More treatment followed for this fusion that stubbornly refused to heal, but even when it did, my pain was still, in my child’s mind, severe. When the doctor treating me sent me to a psychologist for an evaluation, my troubled mind, already thick with depression begun years earlier, wondered if the people around me thought I was crazy, lying, a whiner who didn’t understand what pain was.

When I at last made it to a doctor who had some clue about what the condition of my mottled, shiny, swollen and cold foot was, he sent me to Mayo Clinic in Rochester, MN for a second opinion. I remember when the doctor confirmed the diagnosis and told me this is one of the most painful of all disorders or diseases. It has been over 30 years and I can still picture this doctor’s face as he gave me what, at the time, amounted to a validation of my being. 

I returned home for a lengthy hospitalization. Many things were tried; some with mild improvement, some more dramatic, all difficult when mired, at the same time, with depression. Because chronic pain exacerbates depression and depression exacerbates chronic pain, I felt like I was existing in an endless cycle where regardless of which one was successfully treated, or not, a web was being knit from the top of my brain to the tips of my toes and all I could do was pick at a loose yarn until it became a knot, only to start to untangle another nearby.

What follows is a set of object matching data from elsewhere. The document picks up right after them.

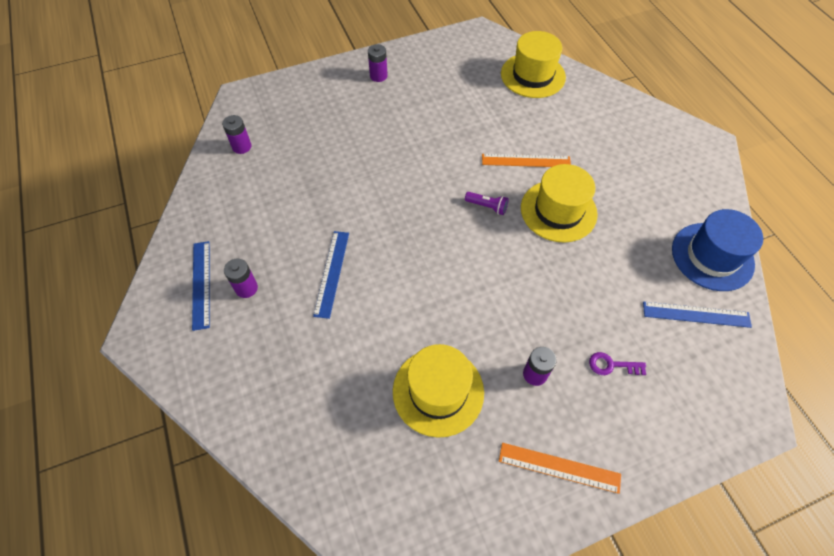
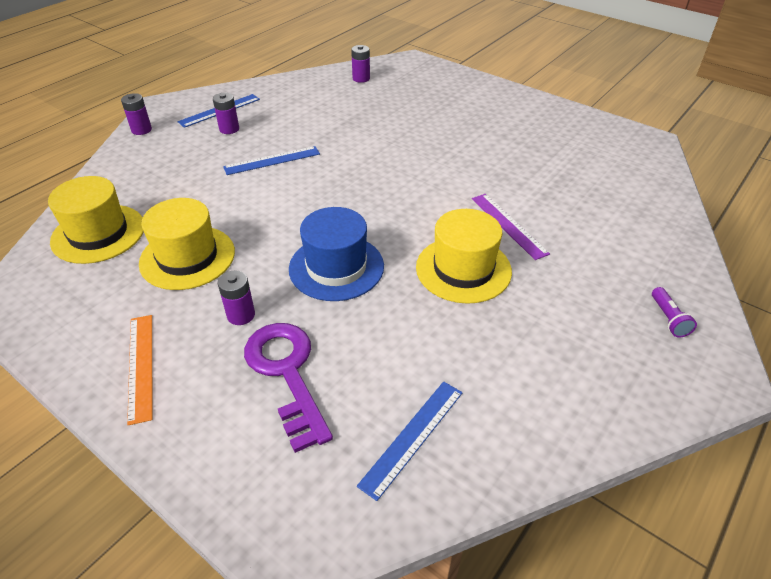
camera: 60 degrees right, 15 degrees down
purple battery [368,44,388,82] -> purple battery moved to [121,93,152,135]
purple flashlight [465,192,509,215] -> purple flashlight moved to [652,287,697,337]
orange ruler [482,154,571,167] -> purple ruler [472,194,550,260]
yellow hat [501,31,566,98] -> yellow hat moved to [48,176,144,264]
purple key [589,352,646,375] -> purple key [244,323,333,453], size x2.21
blue ruler [643,302,752,328] -> blue ruler turned 60 degrees clockwise [357,381,463,501]
blue hat [672,209,763,291] -> blue hat moved to [289,207,384,301]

It's difficult to like yourself if you are someone with depression. And if you are someone with depression who was discounted early on, as many are, and you wait for your being to be validated to feel alive, as I did, becoming an advocate for yourself feels impossible.

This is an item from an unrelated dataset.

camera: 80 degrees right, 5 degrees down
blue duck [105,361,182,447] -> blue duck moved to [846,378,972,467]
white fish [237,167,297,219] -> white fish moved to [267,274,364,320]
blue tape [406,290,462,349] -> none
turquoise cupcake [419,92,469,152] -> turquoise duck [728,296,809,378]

After months of treatment for my foot pain, my doctor treating me at the time told me that it was impossible that my pain was not gone and refused to treat me any longer. And so in my child/adult/child’s mind I was not only devastated and shocked by his words, but abandoned.

Over the years, many more foot and ankle surgeries have followed because when you alter one thing, everything else takes note and bends and sways in ways they aren’t meant to move.

After my last surgery on my left ankle three or four years ago I started to get cramps in my foot and calf. Annoyances mostly. Though this past year during a biking class I had cramps so severe in my left foot that it became locked into place and I swore and cried and screamed. This happened several more times. I told my doctor, who ordered blood tests and told me my potassium was a little low. Bananas, water, supplements. Nope. I went back to the orthopedic surgeon who performed this last surgery. He didn’t seem to know or maybe he couldn’t think of a surgery to perform that would solve the issue. But after gathering the data I had for him he referred me to a neurology clinic after a minute or two of thought.

This was me, advocating for myself. 

Recently my husband sat by me while my leg locked into place and I began to scream. And so last week he accompanied me to the doctor. Because while I have told my doctor previously about the pain and cramping, and many doctors before her, it continues. 

At this appointment, my husband asked about combining my health history from various doctors into one place. She said we wouldn’t want to do that, particularly not my psychiatric records because that would only complicate things.  Of course it would. Because apparently if you have a mental illness, you are not to be believed. At least, those are the words I heard. It seems I am, once again, back where I began. 

But I am not beginning again, I am continuing on. This is a story about physical pain, but all pain hurts because it is suffering. In my half century of life, I have discovered that when you suffer it is because of loss: lost ability to do something, loss of someone you loved dearly, loss of friendships you counted on, a lost driver’s license in a purse you’ve owned for 16 years, and the loss of freedom and health and memories and more. 

But I have not lost the ability to keep moving forward, and speaking and writing to make a difference: by speaking out for those who can’t or won’t, by telling others I won’t be silenced by mental illness, even when the pain is great in the midst of loss.